Irlanda negocia con el FMI en medio de un tenso clima social
El equipo del FMI, formado por 12 personas, llegó este jueves a la capital irlandesa encabezado por el director de su Departamento en Europa, Ajai Chopra, y el experto en banca Ashoka Mody, quien el elaboró en el pasado varios informes anuales sobre la economía irlandesa.
Todos los periódicos de este país abren sus portadas con la fotografía de Chopra cubriendo a pie el trayecto de unos 15 minutos que le separa de su hotel en Merrion Square, frente a los edificios gubernamentales, y las oficinas del Banco Central Irlandés en Dame Street.
Ni taxis, ni limusinas para el alto funcionario, observan algunos comentaristas.
Austeridad parece ser el mensaje que quiere enviar el FMI al Ejecutivo de Dublín durante su misión, que podría alargarse durante casi dos semanas.
El FMI ha insistido estos días en que, además de una económica, tiene una "agenda social", después de que la oposición irlandesa haya advertido de que el costo del rescate financiero tendrá un gran impacto sobre la ciudadanía, en especial sobre los más desfavorecidos.
El embajador irlandés de la Unión Europea (UE) en Washington, John Bruton (también ex primer ministro), calificó la llegada del FMI como un "día muy, muy triste para Irlanda".
En este sentido, el primer ministro, Brian Cowen, ha afirmado que nadie tiene que "avergonzarse" por la presencia del FMI, la Comisión Europea (CE) y el Banco Central Europeo (BCE) en el país.
Aunque insiste en que su Gobierno no ha presentado aún una solicitud formal de ayuda a la UE, su ministro de Finanzas, Brian Lenihan, ha reconocido que el sistema bancario necesita intervención internacional para sobrevivir.

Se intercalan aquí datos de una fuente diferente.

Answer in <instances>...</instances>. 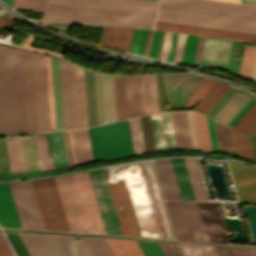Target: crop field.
<instances>
[{
    "mask_svg": "<svg viewBox=\"0 0 256 256\" xmlns=\"http://www.w3.org/2000/svg\"><path fill=\"white\" fill-rule=\"evenodd\" d=\"M28 133L37 132L31 52L21 50Z\"/></svg>",
    "mask_w": 256,
    "mask_h": 256,
    "instance_id": "733c2abd",
    "label": "crop field"
},
{
    "mask_svg": "<svg viewBox=\"0 0 256 256\" xmlns=\"http://www.w3.org/2000/svg\"><path fill=\"white\" fill-rule=\"evenodd\" d=\"M164 256H183L176 244H161L158 243Z\"/></svg>",
    "mask_w": 256,
    "mask_h": 256,
    "instance_id": "1d79db26",
    "label": "crop field"
},
{
    "mask_svg": "<svg viewBox=\"0 0 256 256\" xmlns=\"http://www.w3.org/2000/svg\"><path fill=\"white\" fill-rule=\"evenodd\" d=\"M182 200H195L183 158L171 159Z\"/></svg>",
    "mask_w": 256,
    "mask_h": 256,
    "instance_id": "eef30255",
    "label": "crop field"
},
{
    "mask_svg": "<svg viewBox=\"0 0 256 256\" xmlns=\"http://www.w3.org/2000/svg\"><path fill=\"white\" fill-rule=\"evenodd\" d=\"M115 256H143L136 241L106 239Z\"/></svg>",
    "mask_w": 256,
    "mask_h": 256,
    "instance_id": "5866460e",
    "label": "crop field"
},
{
    "mask_svg": "<svg viewBox=\"0 0 256 256\" xmlns=\"http://www.w3.org/2000/svg\"><path fill=\"white\" fill-rule=\"evenodd\" d=\"M55 179L69 230L106 234L89 173L73 174Z\"/></svg>",
    "mask_w": 256,
    "mask_h": 256,
    "instance_id": "ac0d7876",
    "label": "crop field"
},
{
    "mask_svg": "<svg viewBox=\"0 0 256 256\" xmlns=\"http://www.w3.org/2000/svg\"><path fill=\"white\" fill-rule=\"evenodd\" d=\"M220 150H235L230 127L215 120Z\"/></svg>",
    "mask_w": 256,
    "mask_h": 256,
    "instance_id": "b54c1fbb",
    "label": "crop field"
},
{
    "mask_svg": "<svg viewBox=\"0 0 256 256\" xmlns=\"http://www.w3.org/2000/svg\"><path fill=\"white\" fill-rule=\"evenodd\" d=\"M129 123H130L134 153L137 154V153L145 152L139 117L130 119Z\"/></svg>",
    "mask_w": 256,
    "mask_h": 256,
    "instance_id": "5d738f31",
    "label": "crop field"
},
{
    "mask_svg": "<svg viewBox=\"0 0 256 256\" xmlns=\"http://www.w3.org/2000/svg\"><path fill=\"white\" fill-rule=\"evenodd\" d=\"M186 114H187V120H188V125H189L192 148H193V150L198 151L196 137H195V131H194V125H193V119H192V113H191V111H188V112H186Z\"/></svg>",
    "mask_w": 256,
    "mask_h": 256,
    "instance_id": "7b73153f",
    "label": "crop field"
},
{
    "mask_svg": "<svg viewBox=\"0 0 256 256\" xmlns=\"http://www.w3.org/2000/svg\"><path fill=\"white\" fill-rule=\"evenodd\" d=\"M27 133L20 50L0 45V135Z\"/></svg>",
    "mask_w": 256,
    "mask_h": 256,
    "instance_id": "8a807250",
    "label": "crop field"
},
{
    "mask_svg": "<svg viewBox=\"0 0 256 256\" xmlns=\"http://www.w3.org/2000/svg\"><path fill=\"white\" fill-rule=\"evenodd\" d=\"M107 122L116 121L112 76L103 74Z\"/></svg>",
    "mask_w": 256,
    "mask_h": 256,
    "instance_id": "c21b1889",
    "label": "crop field"
},
{
    "mask_svg": "<svg viewBox=\"0 0 256 256\" xmlns=\"http://www.w3.org/2000/svg\"><path fill=\"white\" fill-rule=\"evenodd\" d=\"M219 256H234L230 247L214 246Z\"/></svg>",
    "mask_w": 256,
    "mask_h": 256,
    "instance_id": "c39391a2",
    "label": "crop field"
},
{
    "mask_svg": "<svg viewBox=\"0 0 256 256\" xmlns=\"http://www.w3.org/2000/svg\"><path fill=\"white\" fill-rule=\"evenodd\" d=\"M256 47L245 46L239 73L250 78Z\"/></svg>",
    "mask_w": 256,
    "mask_h": 256,
    "instance_id": "425ffa30",
    "label": "crop field"
},
{
    "mask_svg": "<svg viewBox=\"0 0 256 256\" xmlns=\"http://www.w3.org/2000/svg\"><path fill=\"white\" fill-rule=\"evenodd\" d=\"M11 173L25 172L19 138L6 139Z\"/></svg>",
    "mask_w": 256,
    "mask_h": 256,
    "instance_id": "d32e631a",
    "label": "crop field"
},
{
    "mask_svg": "<svg viewBox=\"0 0 256 256\" xmlns=\"http://www.w3.org/2000/svg\"><path fill=\"white\" fill-rule=\"evenodd\" d=\"M155 28L173 30V31H179V32H186V33H193V34H200V35H207V36H214V37H221V38L234 39V40H241V41H248V42H255L256 43V35H250V34L229 32V31H222V30H215V29H208V28H201V27H194V26H187V25H180V24H173V23H166V22H159V21H156Z\"/></svg>",
    "mask_w": 256,
    "mask_h": 256,
    "instance_id": "92a150f3",
    "label": "crop field"
},
{
    "mask_svg": "<svg viewBox=\"0 0 256 256\" xmlns=\"http://www.w3.org/2000/svg\"><path fill=\"white\" fill-rule=\"evenodd\" d=\"M229 163L239 202H256V167L233 161Z\"/></svg>",
    "mask_w": 256,
    "mask_h": 256,
    "instance_id": "5142ce71",
    "label": "crop field"
},
{
    "mask_svg": "<svg viewBox=\"0 0 256 256\" xmlns=\"http://www.w3.org/2000/svg\"><path fill=\"white\" fill-rule=\"evenodd\" d=\"M158 0H49L48 4L156 12Z\"/></svg>",
    "mask_w": 256,
    "mask_h": 256,
    "instance_id": "cbeb9de0",
    "label": "crop field"
},
{
    "mask_svg": "<svg viewBox=\"0 0 256 256\" xmlns=\"http://www.w3.org/2000/svg\"><path fill=\"white\" fill-rule=\"evenodd\" d=\"M2 1H4L6 4H8L11 7L13 6L14 0H2Z\"/></svg>",
    "mask_w": 256,
    "mask_h": 256,
    "instance_id": "819c52e7",
    "label": "crop field"
},
{
    "mask_svg": "<svg viewBox=\"0 0 256 256\" xmlns=\"http://www.w3.org/2000/svg\"><path fill=\"white\" fill-rule=\"evenodd\" d=\"M38 132L50 131L44 55L33 53Z\"/></svg>",
    "mask_w": 256,
    "mask_h": 256,
    "instance_id": "28ad6ade",
    "label": "crop field"
},
{
    "mask_svg": "<svg viewBox=\"0 0 256 256\" xmlns=\"http://www.w3.org/2000/svg\"><path fill=\"white\" fill-rule=\"evenodd\" d=\"M98 125L105 123L101 75L94 72Z\"/></svg>",
    "mask_w": 256,
    "mask_h": 256,
    "instance_id": "25e5ab78",
    "label": "crop field"
},
{
    "mask_svg": "<svg viewBox=\"0 0 256 256\" xmlns=\"http://www.w3.org/2000/svg\"><path fill=\"white\" fill-rule=\"evenodd\" d=\"M113 81L117 121L145 114L142 76H113Z\"/></svg>",
    "mask_w": 256,
    "mask_h": 256,
    "instance_id": "e52e79f7",
    "label": "crop field"
},
{
    "mask_svg": "<svg viewBox=\"0 0 256 256\" xmlns=\"http://www.w3.org/2000/svg\"><path fill=\"white\" fill-rule=\"evenodd\" d=\"M236 90H237V88H234V87L230 86L224 92V94L211 106V108L205 113V115H208V116L212 117L218 111V109L231 97V95Z\"/></svg>",
    "mask_w": 256,
    "mask_h": 256,
    "instance_id": "1f2cbd36",
    "label": "crop field"
},
{
    "mask_svg": "<svg viewBox=\"0 0 256 256\" xmlns=\"http://www.w3.org/2000/svg\"><path fill=\"white\" fill-rule=\"evenodd\" d=\"M160 187L165 199L181 200L170 159L154 161Z\"/></svg>",
    "mask_w": 256,
    "mask_h": 256,
    "instance_id": "dafd665d",
    "label": "crop field"
},
{
    "mask_svg": "<svg viewBox=\"0 0 256 256\" xmlns=\"http://www.w3.org/2000/svg\"><path fill=\"white\" fill-rule=\"evenodd\" d=\"M22 228L44 230L30 181L9 183Z\"/></svg>",
    "mask_w": 256,
    "mask_h": 256,
    "instance_id": "5a996713",
    "label": "crop field"
},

Los alcances de ajusteSegún Cotizalia, el precio a pagar será alto: Europa, con Alemania y Francia a la cabeza, están presionando al Ejecutivo irlandés para que eleve los impuestos a las empresas, que están muy por debajo de la media de la eurozona.
Sin embargo, el gobierno se resiste a aceptar esta condición, ya que considera que hay otras medidas que puede tomar para reducir su déficit.
De momento, se muestra firme en mantener esta política fiscal y en defender su soberanía al respecto.
La vicepresidenta Mary Coughlan, ya dijo que el gobierno no va a elevar los impuestos corporativos: "no es negociable".
Y el primer ministro irlandés, Brian Cowen, aseguró que no sacrificará la soberanía del país si finalmente acepta la ayuda financiera internacional.
Cowen insistió en que, según el texto del Tratado de Lisboa de la UE, los asuntos fiscales son cuestiones que solo competen a los Gobiernos nacionales, al tiempo que consideró "innegociable" la reducción del impuesto sobre sociedades.